Scientific classification
- Kingdom: Plantae
- Clade: Embryophytes
- Clade: Tracheophytes
- Clade: Spermatophytes
- Clade: Angiosperms
- Clade: Eudicots
- Clade: Rosids
- Order: Malpighiales
- Family: Salicaceae
- Genus: Salix
- Species: S. taxifolia
- Binomial name: Salix taxifolia (H.B.K.)-Kunth
- Synonyms: Salix exilifolia Dorn; Salix microphylla Schltdl. & Cham.; Salix taxifolia var. leiocarpa Andersson; Salix taxifolia var. limitanea I.M. Johnst.; Salix taxifolia var. microphylla (Schltdl. & Cham.) C.K. Schneid.; Salix taxifolia var. sericocarpa Andersson;

= Salix taxifolia =

- Genus: Salix
- Species: taxifolia
- Authority: (H.B.K.)-Kunth
- Conservation status: LC
- Synonyms: Salix exilifolia Dorn, Salix microphylla Schltdl. & Cham., Salix taxifolia var. leiocarpa Andersson, Salix taxifolia var. limitanea I.M. Johnst., Salix taxifolia var. microphylla (Schltdl. & Cham.) C.K. Schneid., Salix taxifolia var. sericocarpa Andersson

Species of willow

Salix taxifolia, the yewleaf or yew-leaf willow, is a species of willow native to all of southern Mexico, also Pacific Coast regions, north to Sinaloa, and in the south Pacific Coast of Mexico into central Guatemala. Scattered populations are also reported from northern Mexico and from the US states of Texas, New Mexico, and Arizona.

It is a large shrub or tree with narrow linear leaves similar to those of a yew. Its range is similar to that of the Bonpland willow, S. bonplandiana.

==Distribution==
The primary range of yewleaf willow is southern Mexico south of the Trans-Mexican Volcanic Belt and the Pacific coast region, then into Pacific coast-central Guatemala.
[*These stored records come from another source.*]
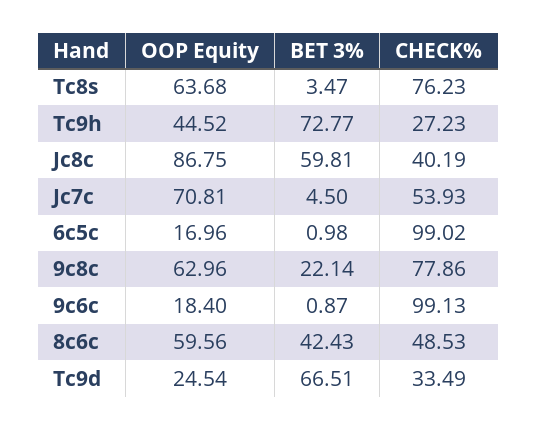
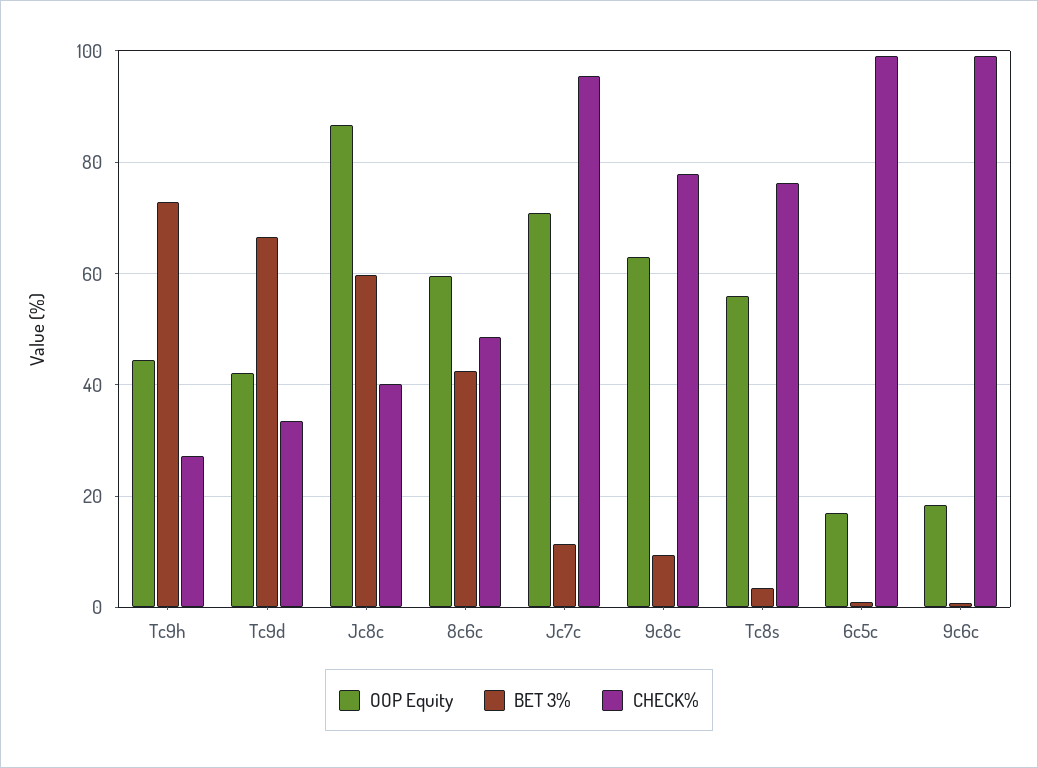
  {
    "OOP Equity": {
-     "Tc8s": 63.68,
+     "Tc8s": 56,
      "Tc9h": 44.52,
      "Jc8c": 86.75,
      "Jc7c": 70.81,
      "6c5c": 16.96,
      "9c8c": 62.96,
      "9c6c": 18.4,
      "8c6c": 59.56,
-     "Tc9d": 24.54
+     "Tc9d": 42
    },
    "BET 3%": {
      "Tc8s": 3.47,
      "Tc9h": 72.77,
      "Jc8c": 59.81,
-     "Jc7c": 4.5,
+     "Jc7c": 12,
      "6c5c": 0.98,
-     "9c8c": 22.14,
+     "9c8c": 10,
      "9c6c": 0.87,
      "8c6c": 42.43,
      "Tc9d": 66.51
    },
    "CHECK%": {
      "Tc8s": 76.23,
      "Tc9h": 27.23,
      "Jc8c": 40.19,
-     "Jc7c": 53.93,
+     "Jc7c": 96,
      "6c5c": 99.02,
      "9c8c": 77.86,
      "9c6c": 99.13,
      "8c6c": 48.53,
      "Tc9d": 33.49
    }
  }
Besides the core range area, (of the northern Sierra Madre Occidentals) in Arizona-New Mexico and northeast Sonora, two larger disjunct regions occur in west Texas and central Chihuahua. South of Chihuahua, Chihuahua it is found at the Conchos River, and west of the city, a large area at the lake region. It also occurs in scattered, isolated locales of Durango, Sinaloa, and in the northeast at Nuevo Leon and Tamaulipas: also extreme southern Baja California Sur, (west of Sinaloa-Durango across the Gulf of California). Besides parts of the Sierra Madre Occidental, locales occur in the southern Sierra Madre Oriental cordillera, but also small isolated locales as far northeast as the northeast states.

Its range is similar to that of the Bonpland willow, Salix bonplandiana, except S. bonplandiana covers almost the entire north-south extent of the Sierra Madre Occidentals; yewleaf is more intermittent in that range.
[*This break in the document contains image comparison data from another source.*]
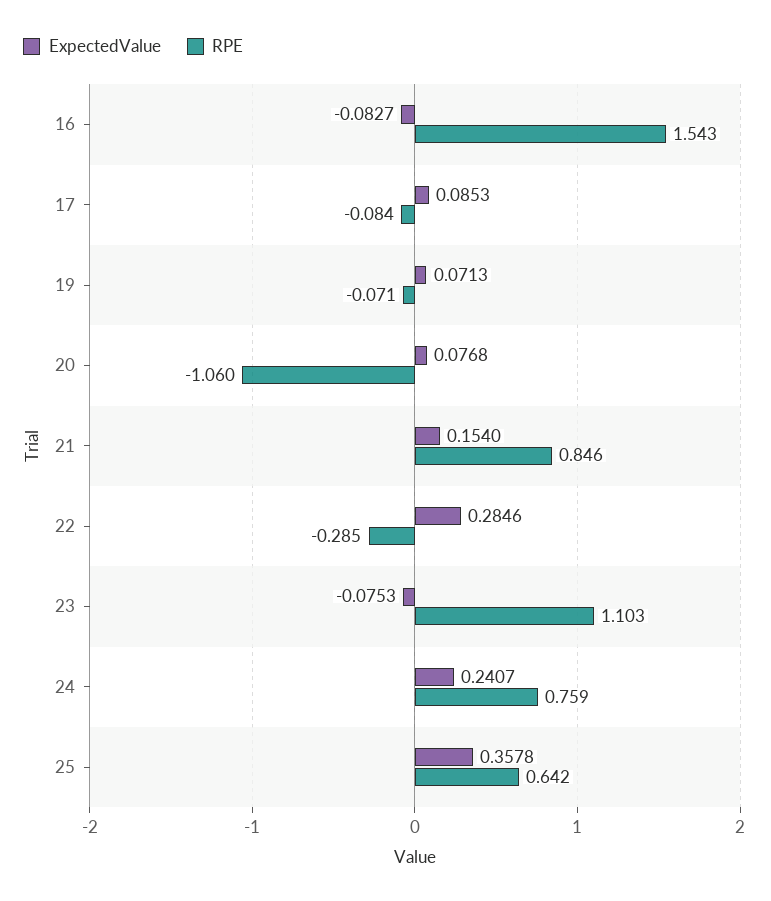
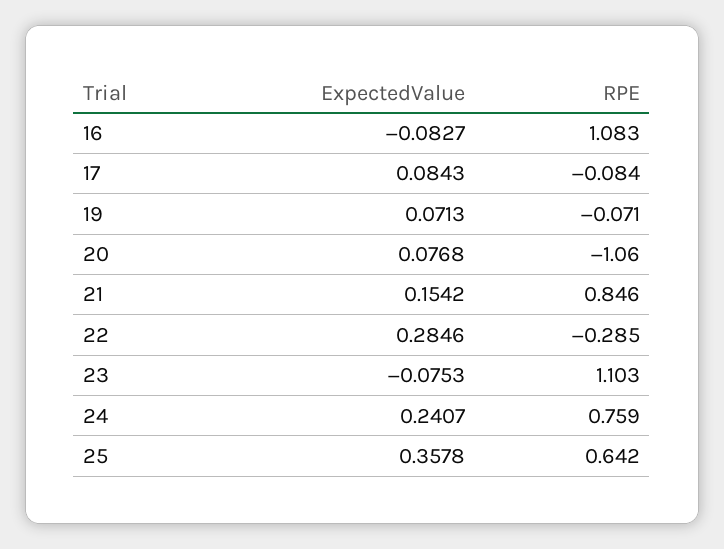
  {
    "ExpectedValue": {
      "16": -0.0827,
-     "17": 0.0853,
+     "17": 0.0843,
      "19": 0.0713,
      "20": 0.0768,
-     "21": 0.154,
+     "21": 0.1542,
      "22": 0.2846,
      "23": -0.0753,
      "24": 0.2407,
      "25": 0.3578
    },
    "RPE": {
-     "16": 1.543,
+     "16": 1.083,
      "17": -0.084,
      "19": -0.071,
      "20": -1.06,
      "21": 0.846,
      "22": -0.285,
      "23": 1.103,
      "24": 0.759,
      "25": 0.642
    }
  }

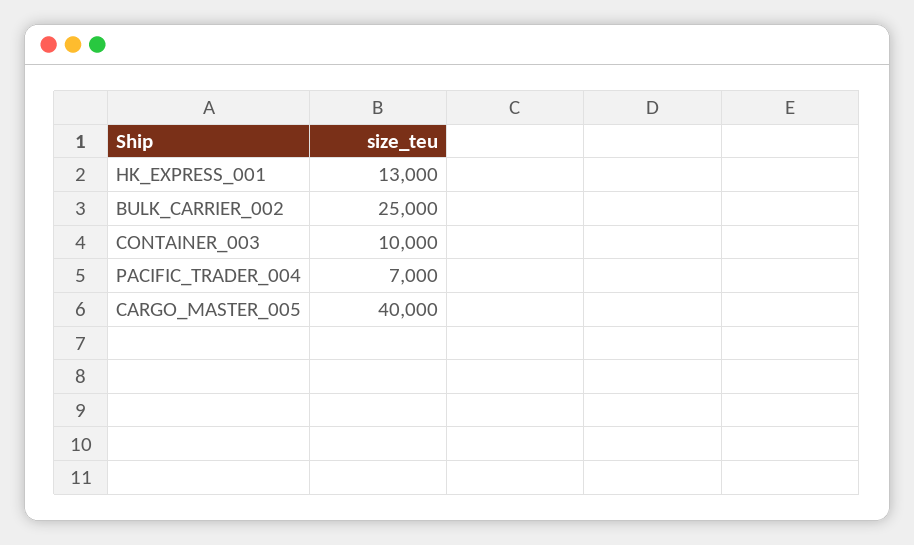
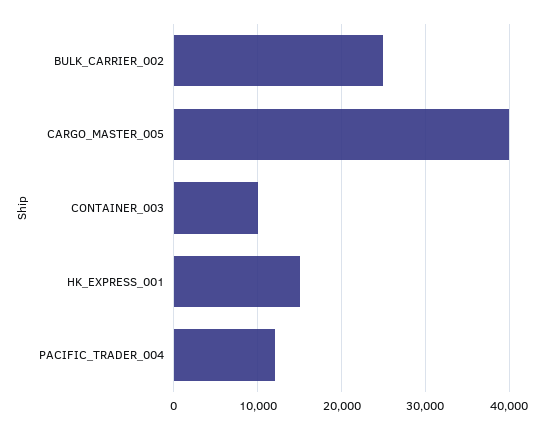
  {
-   "HK_EXPRESS_001": 13000,
+   "HK_EXPRESS_001": 15000,
    "BULK_CARRIER_002": 25000,
    "CONTAINER_003": 10000,
-   "PACIFIC_TRADER_004": 7000,
+   "PACIFIC_TRADER_004": 12000,
    "CARGO_MASTER_005": 40000
  }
===Similar ranges of S. taxifolia, S. bonplandiana===
Both S. taxifolia, and S. bonpandiana have identical ranges: both species range from the Trans-Mexican Volcanic Belt southward, on an imaginary centerline into central Guatemala. Each is on the Pacific Coast, but leave the coastal strip before the range into central Guatemala. Both have their disjunct ranges in Arizona, both being in the Madrean Sky Islands region. Both also range into Baja California Sur, but S. taxifolia only at the extreme south. (S. bonplandiana also occurs in Arizona, in the Mogollon Rim-White Mountains regions.)

The other differences between the two: S. taxifolia occurs in minor locales of the Sierra Madre Oriental cordillera, and S. bonplandiana occurs in the Sierra Madre Occidental cordillera northwest to southwest Durango. S. taxifolia occurs west of the Occidental cordillera in the south Pacific Coast north to southern Sinaloa-southwest Durango. B. bonplandiana has a few locales on the Mexican Plateau, (with both occurring in central Chihuahua, west of Chihuahua, Chihuahua). Other minor locale differences occur in central New Mexico, far west Texas, Coahuila, Nuevo Leon, and Tamaulipas.